Matching of Water Breakthroughs in a Low-Resistivity Oil Reservoir Using Permeability Anisotropy

Abstract

In a mature middle and lower Gharif field in Oman, uncertainties surrounding initial water saturation and early water breakthroughs of unknown sources and paths suggest the presence of significant bypassed oil. In order to determine the areas with remaining oil, petrophysical and logging data of seven wells were processed using Techlog software and imported into Petrel software for modelling and simulation. Porosity was calculated using the Electric Propagation Time log and was utilized to evaluate the presence of oil, particularly in the upper tight zone of the formation. Despite the low resistivity readings in the highly porous layers, caused by good network connectivity and high formation water salinity, the resistivity contrast was sufficient to differentiate them from the oil zone. However, the calculated water saturation (Sw) in the tight top oil zone was high, consistent with the observed water production in the field. To improve the match between production data and simulation results, sensitivity analyses were conducted on various permeability anisotropy and relative permeability values within the model.
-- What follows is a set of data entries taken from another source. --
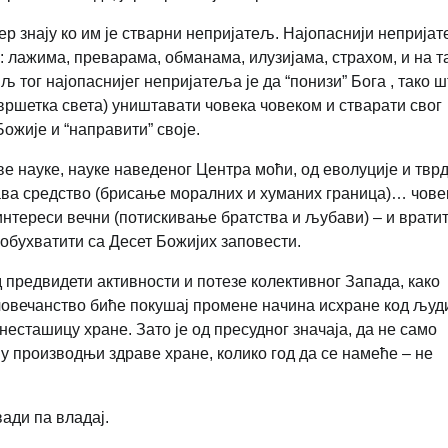
јер знају ко им је стварни непријатељ. Најопаснији неприја
: лажима, преварама, обманама, илузијама, страхом, и на т
љ тог најопаснијег непријатеља је да “понизи” Бога , тако ш
свршетка света) уништавати човека човеком и стварати свог
ожије и “направити” своје.
е науке, науке наведеног Центра моћи, од еволуције и твр
ава средство (брисање моралних и хуманих граница)… човек
 интереси вечни (потискивање братства и љубави) – и врати
 обухватити са Десет Божијих заповести.
 предвидети активности и потезе колективног Запада, како
овечанство биће покушај промене начина исхране код људи
несташицу хране. Зато је од пресудног значаја, да не само
у производњи здраве хране, колико год да се намеће – не
ади па владај.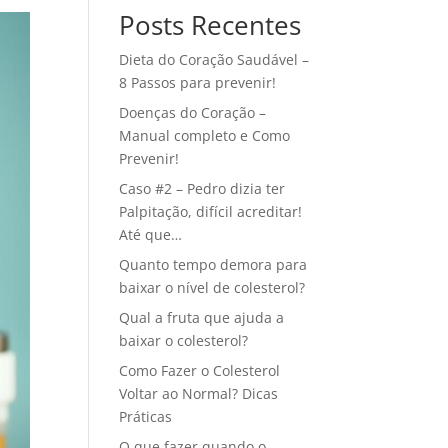
Posts Recentes
Dieta do Coração Saudável –
8 Passos para prevenir!
Doenças do Coração –
Manual completo e Como
Prevenir!
Caso #2 – Pedro dizia ter
Palpitação, difícil acreditar!
Até que…
Quanto tempo demora para
baixar o nível de colesterol?
Qual a fruta que ajuda a
baixar o colesterol?
Como Fazer o Colesterol
Voltar ao Normal? Dicas
Práticas
O que fazer quando o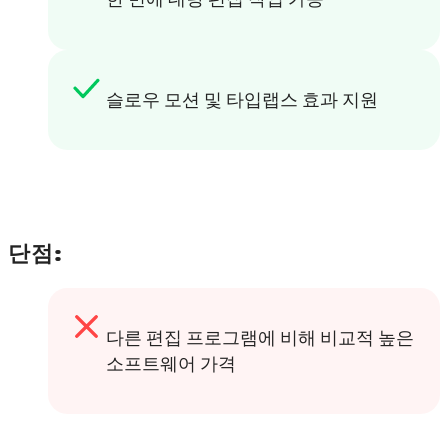
슬로우 모션 및 타입랩스 효과 지원
단점:
다른 편집 프로그램에 비해 비교적 높은
소프트웨어 가격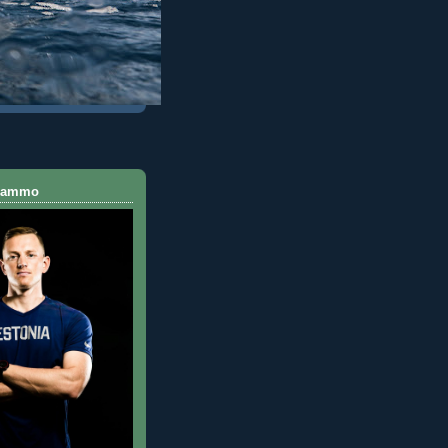
 Rammo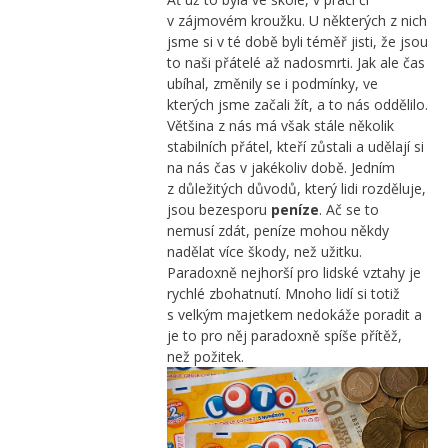
v zájmovém kroužku. U některých z nich
jsme si v té době byli téměř jisti, že jsou
to naši přátelé až nadosmrti. Jak ale čas
ubíhal, změnily se i podmínky, ve
kterých jsme začali žít, a to nás oddělilo.
Většina z nás má však stále několik
stabilních přátel, kteří zůstali a udělají si
na nás čas v jakékoliv době. Jedním
z důležitých důvodů, který lidi rozděluje,
jsou bezesporu
peníze
. Ač se to
nemusí zdát, peníze mohou někdy
nadělat více škody, než užitku.
Paradoxně nejhorší pro lidské vztahy je
rychlé
zbohatnutí
. Mnoho lidí si totiž
s velkým majetkem nedokáže poradit a
je to pro něj paradoxně spíše přítěž,
než požitek.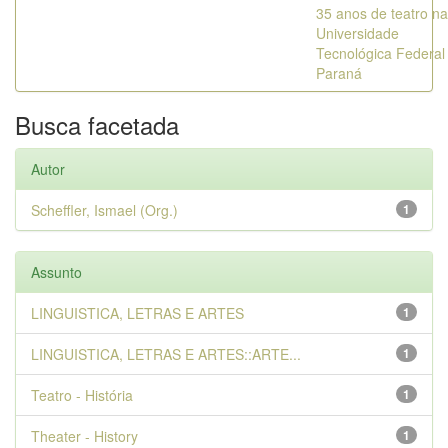
35 anos de teatro na
Universidade
Tecnológica Federal
Paraná
Busca facetada
Autor
Scheffler, Ismael (Org.)
1
Assunto
LINGUISTICA, LETRAS E ARTES
1
LINGUISTICA, LETRAS E ARTES::ARTE...
1
Teatro - História
1
Theater - History
1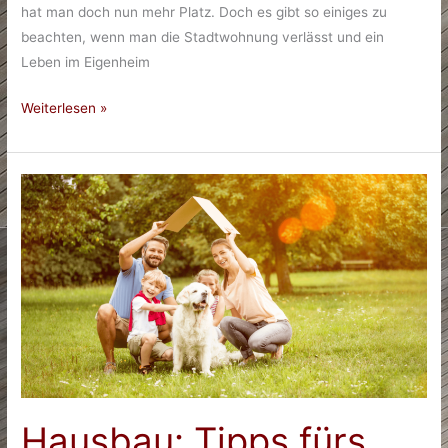
hat man doch nun mehr Platz. Doch es gibt so einiges zu
beachten, wenn man die Stadtwohnung verlässt und ein
Leben im Eigenheim
Der
Weiterlesen »
Traum
vom
eigenen
Haus:
Endlich
raus
aus
der
Stadtwohnung
Hausbau: Tipps fürs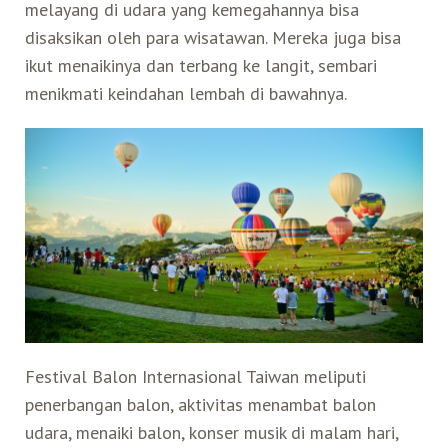
melayang di udara yang kemegahannya bisa
Belanja
disaksikan oleh para wisatawan. Mereka juga bisa
ikut menaikinya dan terbang ke langit, sembari
menikmati keindahan lembah di bawahnya.
Pasar Malam
Festival Balon Internasional Taiwan meliputi
penerbangan balon, aktivitas menambat balon
udara, menaiki balon, konser musik di malam hari,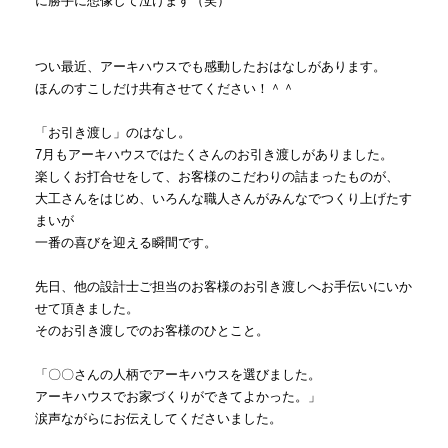
に勝手に想像して泣けます（笑）
つい最近、アーキハウスでも感動したおはなしがあります。
ほんのすこしだけ共有させてください！＾＾
「お引き渡し」のはなし。
7月もアーキハウスではたくさんのお引き渡しがありました。
楽しくお打合せをして、お客様のこだわりの詰まったものが、
大工さんをはじめ、いろんな職人さんがみんなでつくり上げたす
まいが
一番の喜びを迎える瞬間です。
先日、他の設計士ご担当のお客様のお引き渡しへお手伝いにいか
せて頂きました。
そのお引き渡しでのお客様のひとこと。
「〇〇さんの人柄でアーキハウスを選びました。
アーキハウスでお家づくりができてよかった。」
涙声ながらにお伝えしてくださいました。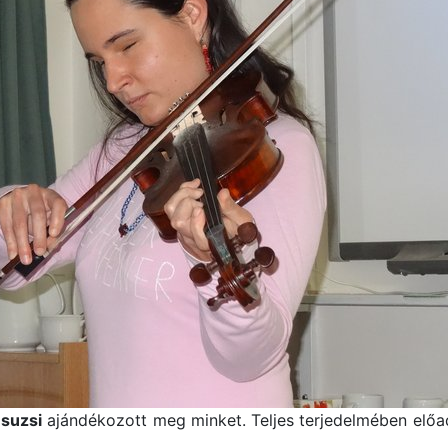
Zsuzsi
ajándékozott meg minket. Teljes terjedelmében előa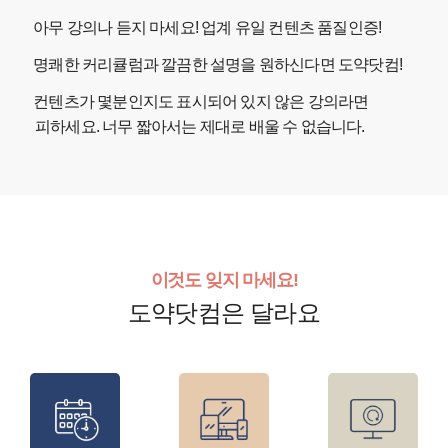
아무 강의나 듣지 마세요! 업계 유일 컨텐츠 품질인증!
명쾌한 커리큘럼과 깔끔한 설명을 원하신다면 도약닷컴!
컨텐츠가 몇분인지도 표시되어 있지 않은 강의라면
피하세요. 너무 짧아서는 제대로 배울 수 없습니다.
이것도 잊지 마세요!
도약닷컴은 달라요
The analyses showed that core-derived permeability anisotropy (vertical to horizontal ratio of 1:1) yielded a better history match for water production compared to the conventionally used value of 1:10. Water saturation maps were generated at the start and the end of production to highlight saturation distribution within the reservoirs. The maps revealed that in the lower porous part, the oil was fully depleted around the wells but remained trapped in the undrilled areas.